La Banque mondiale dispose

La privatisation des filières du coton en Afrique francophone consacre les vues de la Banque mondiale face au modèle CFDT (Compagnie française pour le développement du textile). Celle-ci prônait l'approche intégrée de la filière du coton (en clair : un opérateur couvre les différentes étapes de la production).
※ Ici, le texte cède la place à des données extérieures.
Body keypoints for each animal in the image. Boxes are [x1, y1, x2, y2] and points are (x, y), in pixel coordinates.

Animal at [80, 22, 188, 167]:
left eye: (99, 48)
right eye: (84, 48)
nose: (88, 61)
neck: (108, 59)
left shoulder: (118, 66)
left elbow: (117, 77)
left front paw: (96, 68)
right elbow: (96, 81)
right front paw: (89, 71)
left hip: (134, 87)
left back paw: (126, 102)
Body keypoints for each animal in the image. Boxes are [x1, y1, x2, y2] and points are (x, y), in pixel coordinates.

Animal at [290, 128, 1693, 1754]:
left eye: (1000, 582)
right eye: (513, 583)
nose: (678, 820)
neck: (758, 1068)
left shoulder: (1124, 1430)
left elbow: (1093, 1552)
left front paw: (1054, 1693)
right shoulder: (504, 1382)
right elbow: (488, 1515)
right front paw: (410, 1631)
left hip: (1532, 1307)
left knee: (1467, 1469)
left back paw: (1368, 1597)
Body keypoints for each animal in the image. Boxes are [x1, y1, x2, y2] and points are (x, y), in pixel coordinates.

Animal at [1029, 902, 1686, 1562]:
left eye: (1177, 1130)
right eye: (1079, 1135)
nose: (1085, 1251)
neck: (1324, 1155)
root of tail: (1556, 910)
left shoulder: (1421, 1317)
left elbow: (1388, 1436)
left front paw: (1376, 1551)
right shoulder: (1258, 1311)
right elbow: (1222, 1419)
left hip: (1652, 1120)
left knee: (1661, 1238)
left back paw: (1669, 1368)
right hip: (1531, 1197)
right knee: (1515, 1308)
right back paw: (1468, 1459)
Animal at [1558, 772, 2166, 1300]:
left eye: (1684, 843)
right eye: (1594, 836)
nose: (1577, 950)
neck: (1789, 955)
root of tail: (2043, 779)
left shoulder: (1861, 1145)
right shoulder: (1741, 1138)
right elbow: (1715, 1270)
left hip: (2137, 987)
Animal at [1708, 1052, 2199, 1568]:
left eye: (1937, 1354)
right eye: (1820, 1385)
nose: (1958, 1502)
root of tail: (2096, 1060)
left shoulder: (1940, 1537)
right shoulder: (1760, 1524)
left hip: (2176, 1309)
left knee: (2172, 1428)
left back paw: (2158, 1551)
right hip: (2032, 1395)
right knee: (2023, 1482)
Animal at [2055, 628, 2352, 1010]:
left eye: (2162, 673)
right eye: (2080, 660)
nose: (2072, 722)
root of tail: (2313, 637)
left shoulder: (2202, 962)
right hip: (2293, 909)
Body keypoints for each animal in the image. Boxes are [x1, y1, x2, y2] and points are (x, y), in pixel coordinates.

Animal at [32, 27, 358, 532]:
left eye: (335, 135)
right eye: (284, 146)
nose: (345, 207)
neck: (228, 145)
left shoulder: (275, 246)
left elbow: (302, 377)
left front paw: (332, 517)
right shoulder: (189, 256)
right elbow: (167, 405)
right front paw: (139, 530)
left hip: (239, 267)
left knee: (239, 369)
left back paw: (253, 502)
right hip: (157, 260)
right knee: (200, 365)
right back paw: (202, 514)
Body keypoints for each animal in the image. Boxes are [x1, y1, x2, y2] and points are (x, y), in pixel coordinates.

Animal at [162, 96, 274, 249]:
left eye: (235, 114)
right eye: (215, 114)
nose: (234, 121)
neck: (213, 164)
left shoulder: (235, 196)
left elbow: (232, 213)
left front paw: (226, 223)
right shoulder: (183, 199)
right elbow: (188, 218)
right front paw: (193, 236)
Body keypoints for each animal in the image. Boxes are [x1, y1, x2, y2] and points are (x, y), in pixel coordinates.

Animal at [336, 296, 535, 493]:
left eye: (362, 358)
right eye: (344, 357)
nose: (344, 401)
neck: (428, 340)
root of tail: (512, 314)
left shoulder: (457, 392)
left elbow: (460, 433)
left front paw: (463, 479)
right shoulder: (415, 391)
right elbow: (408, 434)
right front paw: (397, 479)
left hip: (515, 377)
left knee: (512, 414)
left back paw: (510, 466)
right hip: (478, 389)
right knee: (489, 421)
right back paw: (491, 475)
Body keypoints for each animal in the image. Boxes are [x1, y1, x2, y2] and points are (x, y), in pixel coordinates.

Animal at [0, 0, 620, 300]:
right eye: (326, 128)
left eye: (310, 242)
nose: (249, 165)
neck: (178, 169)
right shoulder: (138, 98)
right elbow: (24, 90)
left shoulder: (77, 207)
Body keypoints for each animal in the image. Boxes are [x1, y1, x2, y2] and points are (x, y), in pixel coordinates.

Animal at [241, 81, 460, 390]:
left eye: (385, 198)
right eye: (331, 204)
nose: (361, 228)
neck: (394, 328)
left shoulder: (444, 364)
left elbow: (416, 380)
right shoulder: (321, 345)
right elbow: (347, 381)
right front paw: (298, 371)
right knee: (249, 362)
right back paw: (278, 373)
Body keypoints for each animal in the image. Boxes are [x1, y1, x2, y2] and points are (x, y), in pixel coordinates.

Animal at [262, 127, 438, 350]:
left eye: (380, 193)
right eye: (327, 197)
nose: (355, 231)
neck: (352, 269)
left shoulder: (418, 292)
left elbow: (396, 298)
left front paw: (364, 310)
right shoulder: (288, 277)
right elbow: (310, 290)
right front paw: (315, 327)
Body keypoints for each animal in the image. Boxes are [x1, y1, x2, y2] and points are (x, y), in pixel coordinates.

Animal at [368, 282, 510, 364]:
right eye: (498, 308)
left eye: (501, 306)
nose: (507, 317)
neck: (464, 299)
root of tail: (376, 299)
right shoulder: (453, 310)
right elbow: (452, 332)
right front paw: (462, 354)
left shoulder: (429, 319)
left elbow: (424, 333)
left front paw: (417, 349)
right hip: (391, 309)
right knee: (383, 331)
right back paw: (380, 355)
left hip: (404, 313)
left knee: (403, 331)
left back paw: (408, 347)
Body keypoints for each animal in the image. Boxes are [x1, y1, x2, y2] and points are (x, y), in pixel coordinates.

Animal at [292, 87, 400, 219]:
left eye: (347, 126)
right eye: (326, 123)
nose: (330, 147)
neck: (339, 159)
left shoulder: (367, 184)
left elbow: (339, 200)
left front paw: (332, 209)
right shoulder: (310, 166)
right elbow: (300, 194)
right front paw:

La Banque mondiale rétorquait que l'approche intégrée est " un modèle sous-optimal (ndlr : inefficace) et prive le producteur d'une partie de la valeur ajoutée qui devrait lui revenir en système concurrentiel. " La CFDT n'est cependant pas neutre, puisque sous son nouveau nom de Dagris (Développement agricole et industriel), elle continue de détenir une part du capital de sociétés cotonnières africaines.

Les grands principes (libéralisation, privatisation...) défendus par les institutions internationales montrent donc une fois de plus que leurs répercussions sur les populations sont loin d'être aussi favorables que ce que la pensée dominante laisse entrevoir.